▸ The input

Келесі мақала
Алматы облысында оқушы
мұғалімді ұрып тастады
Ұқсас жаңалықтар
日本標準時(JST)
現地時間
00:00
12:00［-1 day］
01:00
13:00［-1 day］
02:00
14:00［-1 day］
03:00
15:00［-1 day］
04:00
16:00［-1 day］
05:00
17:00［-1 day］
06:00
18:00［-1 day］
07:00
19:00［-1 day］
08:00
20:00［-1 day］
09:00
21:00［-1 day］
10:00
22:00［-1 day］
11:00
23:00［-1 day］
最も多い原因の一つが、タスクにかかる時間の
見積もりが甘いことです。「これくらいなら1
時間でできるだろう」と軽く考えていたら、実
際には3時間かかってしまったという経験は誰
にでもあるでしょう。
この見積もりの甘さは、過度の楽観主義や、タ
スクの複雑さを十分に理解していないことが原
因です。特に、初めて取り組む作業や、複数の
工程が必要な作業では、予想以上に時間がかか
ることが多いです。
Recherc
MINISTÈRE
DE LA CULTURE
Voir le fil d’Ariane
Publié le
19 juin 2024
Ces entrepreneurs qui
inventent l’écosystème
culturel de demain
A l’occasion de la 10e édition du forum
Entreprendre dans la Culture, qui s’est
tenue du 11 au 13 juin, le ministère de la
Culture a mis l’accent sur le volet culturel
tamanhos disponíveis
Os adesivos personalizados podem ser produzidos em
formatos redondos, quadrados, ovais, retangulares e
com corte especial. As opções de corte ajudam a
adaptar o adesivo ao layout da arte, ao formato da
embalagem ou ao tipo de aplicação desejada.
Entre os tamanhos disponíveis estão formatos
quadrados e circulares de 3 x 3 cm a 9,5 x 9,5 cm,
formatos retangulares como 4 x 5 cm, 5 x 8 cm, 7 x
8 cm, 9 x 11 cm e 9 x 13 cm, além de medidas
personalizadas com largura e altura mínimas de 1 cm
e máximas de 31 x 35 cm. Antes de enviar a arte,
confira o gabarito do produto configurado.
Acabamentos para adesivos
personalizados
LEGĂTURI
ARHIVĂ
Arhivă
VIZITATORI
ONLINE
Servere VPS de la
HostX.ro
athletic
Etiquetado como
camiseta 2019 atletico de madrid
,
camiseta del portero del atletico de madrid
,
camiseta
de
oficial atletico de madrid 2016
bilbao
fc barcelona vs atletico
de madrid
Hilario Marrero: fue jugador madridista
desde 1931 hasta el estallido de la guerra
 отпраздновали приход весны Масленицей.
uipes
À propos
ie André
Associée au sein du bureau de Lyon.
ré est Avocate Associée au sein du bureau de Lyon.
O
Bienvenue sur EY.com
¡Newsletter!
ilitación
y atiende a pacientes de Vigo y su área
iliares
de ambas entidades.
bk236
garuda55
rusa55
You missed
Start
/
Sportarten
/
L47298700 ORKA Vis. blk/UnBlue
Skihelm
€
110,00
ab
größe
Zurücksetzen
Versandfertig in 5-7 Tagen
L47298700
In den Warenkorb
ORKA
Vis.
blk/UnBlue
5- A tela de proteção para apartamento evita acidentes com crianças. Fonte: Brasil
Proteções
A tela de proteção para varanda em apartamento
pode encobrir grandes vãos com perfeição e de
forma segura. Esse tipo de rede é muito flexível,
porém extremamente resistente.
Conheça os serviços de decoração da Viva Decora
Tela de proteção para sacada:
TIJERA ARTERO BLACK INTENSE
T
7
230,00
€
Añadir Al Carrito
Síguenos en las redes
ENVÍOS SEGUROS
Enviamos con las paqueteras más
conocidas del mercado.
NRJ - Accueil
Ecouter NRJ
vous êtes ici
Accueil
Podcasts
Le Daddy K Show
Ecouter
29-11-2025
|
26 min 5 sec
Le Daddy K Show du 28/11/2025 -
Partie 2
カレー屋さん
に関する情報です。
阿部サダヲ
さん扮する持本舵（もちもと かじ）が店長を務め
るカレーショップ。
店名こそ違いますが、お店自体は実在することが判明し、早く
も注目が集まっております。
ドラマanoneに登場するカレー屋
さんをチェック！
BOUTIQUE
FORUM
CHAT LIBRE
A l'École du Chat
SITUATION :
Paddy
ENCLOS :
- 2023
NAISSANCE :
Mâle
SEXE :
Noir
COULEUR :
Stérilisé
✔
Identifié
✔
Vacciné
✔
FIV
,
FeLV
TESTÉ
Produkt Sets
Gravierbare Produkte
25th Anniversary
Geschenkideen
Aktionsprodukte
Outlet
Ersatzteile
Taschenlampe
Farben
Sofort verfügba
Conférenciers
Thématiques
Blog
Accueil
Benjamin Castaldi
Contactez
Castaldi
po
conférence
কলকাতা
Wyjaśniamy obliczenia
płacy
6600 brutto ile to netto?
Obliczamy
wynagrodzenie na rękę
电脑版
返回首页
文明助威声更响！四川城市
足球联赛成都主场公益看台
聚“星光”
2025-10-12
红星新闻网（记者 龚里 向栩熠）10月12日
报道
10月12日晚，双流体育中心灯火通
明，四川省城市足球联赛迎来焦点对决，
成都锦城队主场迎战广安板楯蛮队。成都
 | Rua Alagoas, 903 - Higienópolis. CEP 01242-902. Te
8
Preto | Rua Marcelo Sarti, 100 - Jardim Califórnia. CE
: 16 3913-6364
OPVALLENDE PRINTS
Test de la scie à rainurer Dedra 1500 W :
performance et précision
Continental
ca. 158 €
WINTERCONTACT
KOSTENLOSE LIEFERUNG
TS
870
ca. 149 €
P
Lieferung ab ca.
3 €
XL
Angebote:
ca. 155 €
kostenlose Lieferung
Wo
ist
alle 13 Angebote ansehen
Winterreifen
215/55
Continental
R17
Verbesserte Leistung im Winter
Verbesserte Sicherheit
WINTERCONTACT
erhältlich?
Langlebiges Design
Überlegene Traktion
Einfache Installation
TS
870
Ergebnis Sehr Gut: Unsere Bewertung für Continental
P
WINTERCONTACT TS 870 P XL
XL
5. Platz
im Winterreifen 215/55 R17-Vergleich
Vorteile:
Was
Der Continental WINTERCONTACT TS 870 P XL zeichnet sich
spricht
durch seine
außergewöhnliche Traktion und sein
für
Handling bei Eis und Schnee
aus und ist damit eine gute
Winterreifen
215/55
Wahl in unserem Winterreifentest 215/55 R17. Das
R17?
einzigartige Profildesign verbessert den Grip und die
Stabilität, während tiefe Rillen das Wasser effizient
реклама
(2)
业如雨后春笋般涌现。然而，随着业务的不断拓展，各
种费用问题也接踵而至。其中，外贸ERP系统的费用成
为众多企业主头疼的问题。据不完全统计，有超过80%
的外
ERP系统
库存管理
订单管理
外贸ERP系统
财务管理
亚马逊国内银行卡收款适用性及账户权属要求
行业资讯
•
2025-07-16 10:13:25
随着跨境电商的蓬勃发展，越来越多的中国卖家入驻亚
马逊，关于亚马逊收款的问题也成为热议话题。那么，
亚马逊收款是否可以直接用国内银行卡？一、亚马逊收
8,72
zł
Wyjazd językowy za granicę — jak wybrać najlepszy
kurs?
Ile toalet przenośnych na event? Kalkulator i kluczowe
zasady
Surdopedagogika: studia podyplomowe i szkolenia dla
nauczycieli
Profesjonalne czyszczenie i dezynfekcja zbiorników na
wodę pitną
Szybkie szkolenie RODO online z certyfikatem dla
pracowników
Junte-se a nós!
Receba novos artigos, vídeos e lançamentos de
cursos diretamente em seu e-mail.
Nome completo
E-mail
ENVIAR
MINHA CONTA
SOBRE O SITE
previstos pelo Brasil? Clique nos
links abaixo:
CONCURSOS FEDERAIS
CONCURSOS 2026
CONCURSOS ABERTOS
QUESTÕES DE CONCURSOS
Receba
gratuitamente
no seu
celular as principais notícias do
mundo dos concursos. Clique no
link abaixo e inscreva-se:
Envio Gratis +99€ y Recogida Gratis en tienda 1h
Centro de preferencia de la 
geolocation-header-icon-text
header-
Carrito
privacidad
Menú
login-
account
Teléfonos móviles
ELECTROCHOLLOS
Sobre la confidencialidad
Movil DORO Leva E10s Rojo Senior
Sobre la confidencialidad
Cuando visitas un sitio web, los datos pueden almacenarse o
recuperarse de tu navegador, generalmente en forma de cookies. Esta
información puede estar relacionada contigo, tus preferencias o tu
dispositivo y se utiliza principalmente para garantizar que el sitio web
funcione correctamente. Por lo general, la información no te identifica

▸ Your goal
In the data above, tally the lines holding "Show" and answer with the figure only.

▸ Completed exercise
2